12. preparation, it comprises at least a according to one in the claim 1 to 9 or multinomial described compound or at least a polymkeric substance according to claim 11, oligopolymer or branch-shape polymer and at least a solvent.

13. according to one in the claim 1 to 9 or multinomial described compound or polymkeric substance according to claim 11, oligopolymer or branch-shape polymer in electron device, the preferred purposes in organic electroluminescence device.

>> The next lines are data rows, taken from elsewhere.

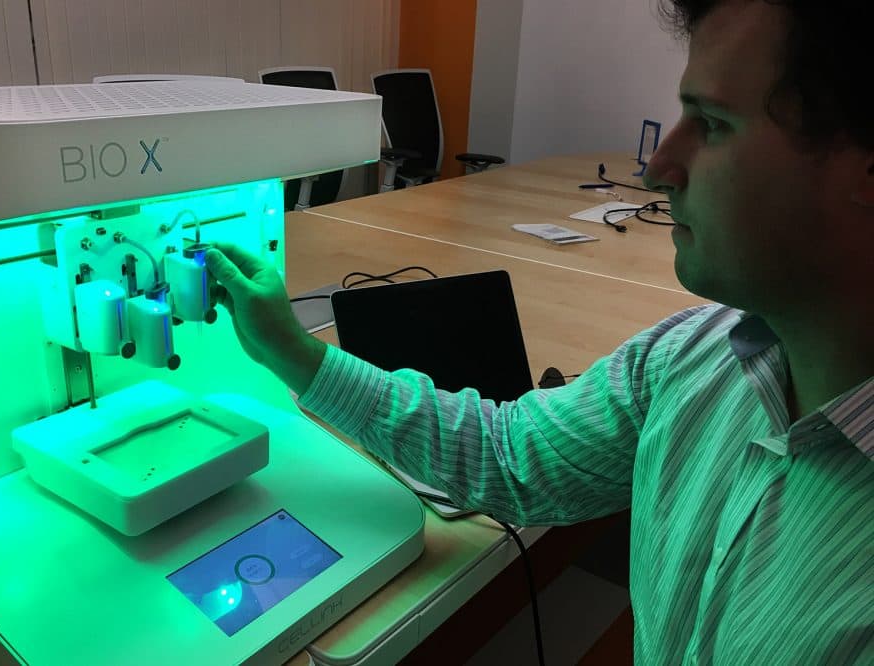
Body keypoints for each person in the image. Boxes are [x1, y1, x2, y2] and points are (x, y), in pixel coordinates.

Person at [205, 0, 872, 662]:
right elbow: (509, 458)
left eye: (714, 123)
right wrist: (294, 354)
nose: (657, 169)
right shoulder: (686, 360)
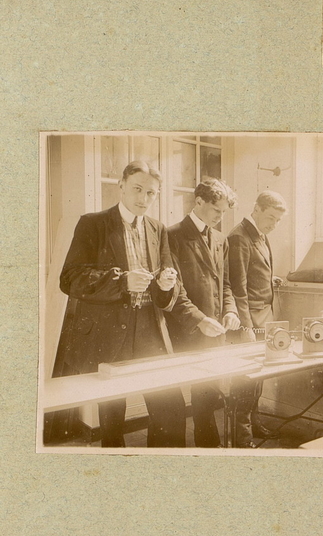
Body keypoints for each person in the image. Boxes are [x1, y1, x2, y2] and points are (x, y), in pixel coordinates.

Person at [51, 160, 185, 447]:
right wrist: (122, 281)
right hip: (109, 334)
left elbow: (166, 287)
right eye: (137, 189)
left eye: (151, 193)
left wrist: (166, 284)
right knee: (112, 421)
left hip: (149, 331)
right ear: (121, 187)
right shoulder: (93, 223)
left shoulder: (157, 228)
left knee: (170, 409)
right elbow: (70, 279)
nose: (143, 199)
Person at [165, 179, 241, 447]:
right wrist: (199, 320)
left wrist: (230, 311)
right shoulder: (172, 235)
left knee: (206, 399)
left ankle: (208, 450)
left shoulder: (221, 239)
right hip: (185, 330)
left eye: (223, 213)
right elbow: (175, 291)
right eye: (216, 211)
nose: (221, 218)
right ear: (198, 202)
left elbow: (226, 284)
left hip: (215, 332)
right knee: (171, 404)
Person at [227, 190, 288, 446]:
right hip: (249, 321)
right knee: (245, 380)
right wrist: (245, 326)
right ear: (257, 208)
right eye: (271, 218)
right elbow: (237, 285)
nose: (273, 225)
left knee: (258, 377)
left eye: (278, 221)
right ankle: (242, 436)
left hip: (264, 317)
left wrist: (268, 281)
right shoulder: (239, 236)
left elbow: (254, 271)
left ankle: (254, 424)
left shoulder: (260, 236)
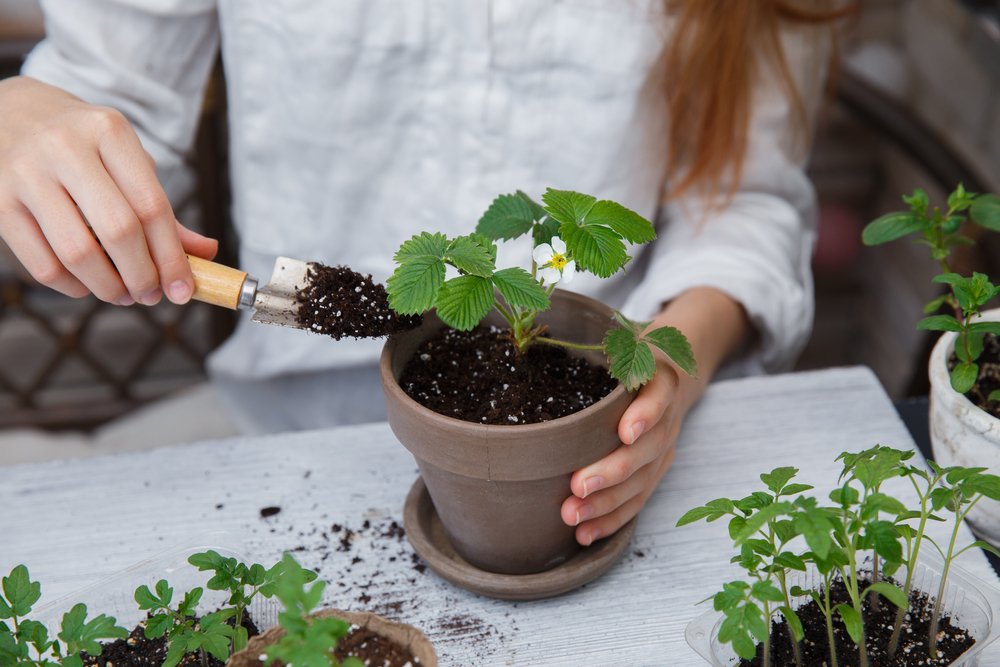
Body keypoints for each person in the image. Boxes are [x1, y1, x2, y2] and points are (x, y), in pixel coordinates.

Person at [0, 1, 845, 546]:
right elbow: (110, 101)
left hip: (590, 437)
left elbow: (747, 203)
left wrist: (665, 359)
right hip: (289, 428)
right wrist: (28, 123)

14. electron device; Particularly organic electroluminescence device (OLED), organic integration circuit (O-IC), organic field effect tube (O-FET), OTFT (O-TFT), organic light-emitting transistor (O-LET), organic solar batteries (O-SC), organic optical detector, organophotoreceptorswith, organic field quenching device (O-FQD), light-emitting electrochemical cell (LEC) or organic laser diode (O-laser); But organic electroluminescence device particularly, it comprises one or more according to one in the claim 1 to 9 or multinomial described compound or at least a polymkeric substance according to claim 11, oligopolymer or branch-shape polymer.

15. electron device according to claim 14 is characterized in that according to one in the claim 1 to 9 and 11 or multinomial described compound as material of main part, fluorescent dopants, hole mobile material, hole-injecting material or electron transport material.